これらの知見は、予防医療における極めて重要な時期を浮き彫りにしている。中年期に有酸素能力を向上させることで、糖尿病や心疾患などの深刻な状態への進行を先延ばしにできる可能性がある [1, 2]。

British Journal of Sports Medicineに掲載されたこの研究は、中年期の有酸素能力が高いほど、長期的な健康状態が改善することを示している [1, 2]。
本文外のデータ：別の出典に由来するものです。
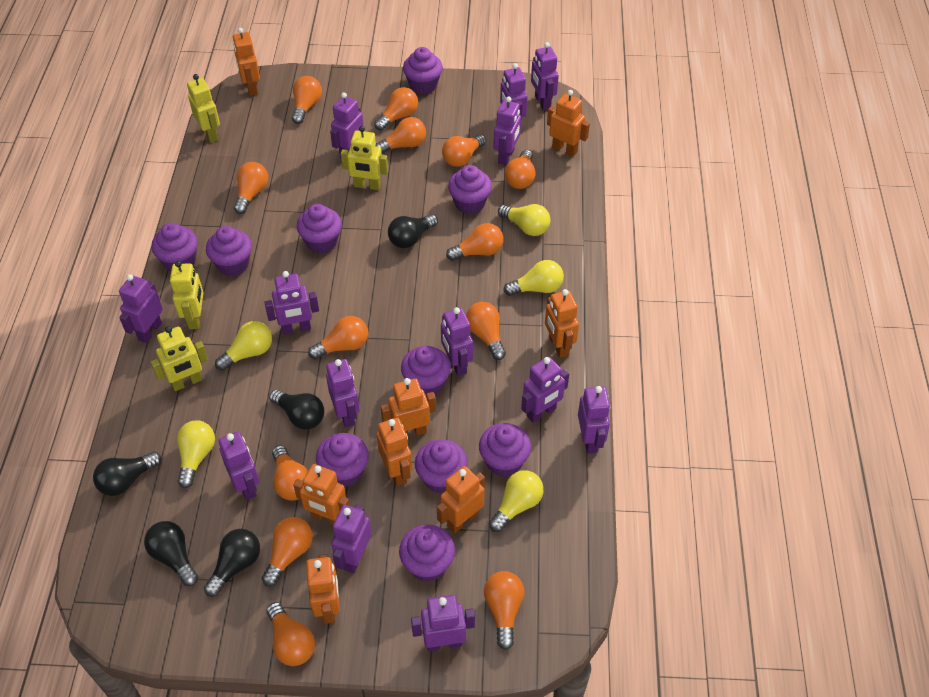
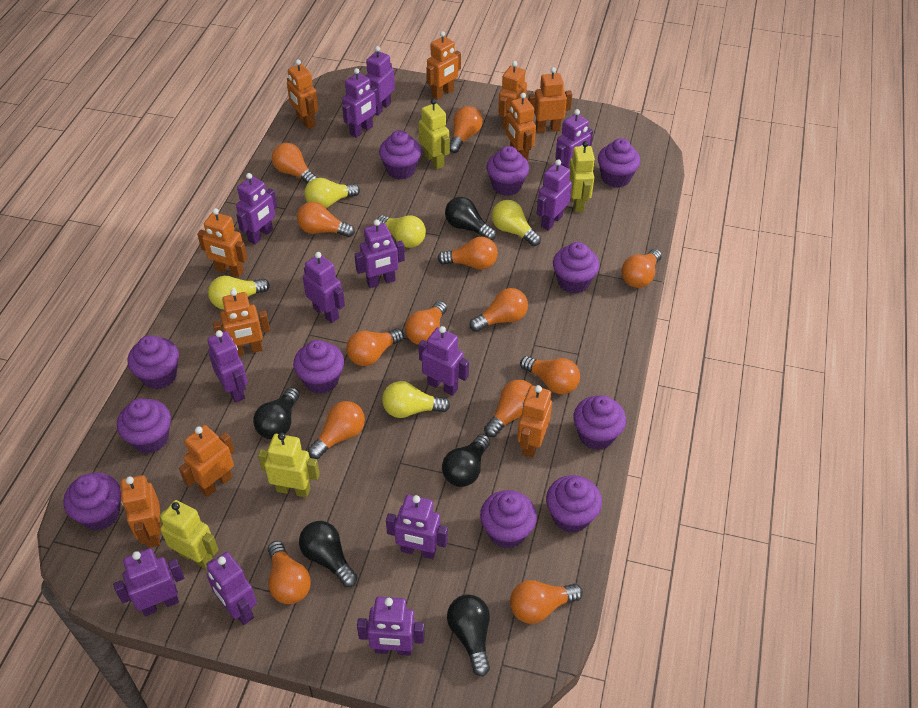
orange robot: 8 -> 10
purple cupcake: 10 -> 11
この身体的なベースラインが、加齢に伴う典型的な機能低下に対する身体の抵抗力を高め、結果として健康に過ごせる期間を効果的に延長させる [1]

寿命への具体的な影響に関するデータは、報告によって異なる。ある分析では、40代と50代に運動を行うことで、健康寿命が2年延びる可能性が示唆されている [3]。また別のデータでは、特定の活動においてより顕著な影響が出ることが示されており、40歳以上の成人が毎日ウォーキングを行うことで、平均5.3年の寿命が延びる可能性があるという [4]

米国とインドの公衆衛生専門家は、座りっぱなしのライフスタイルの増加に対処する上で、これらの知見が重要であると指摘している。研究によれば、得られるメリットは過酷なアスリート的なトレーニングに限らず、一貫した日常的な動作に結びついている [4]

多くの慢性疾患の発症は中年期の代謝変化から始まるため、この時期は介入の主要な機会となる。研究は、この20年間にフィットネスを維持することが、将来の病に対する緩衝材(バッファー)となることを強調している [2]

40代から50代にかけて身体的に活動的であることは、健康な年数を増やすことにつながる。

この研究は、長寿へのアプローチを「晩年の介入」から「中年期の予防」へとシフトさせるものである。40代と50代を極めて重要な期間として特定したことで、有酸素能力が健康寿命の予測指標となることが示唆されており、60歳までに確立された心血管系の健康状態が、これまで考えられていた以上に影響力を持つことを意味している。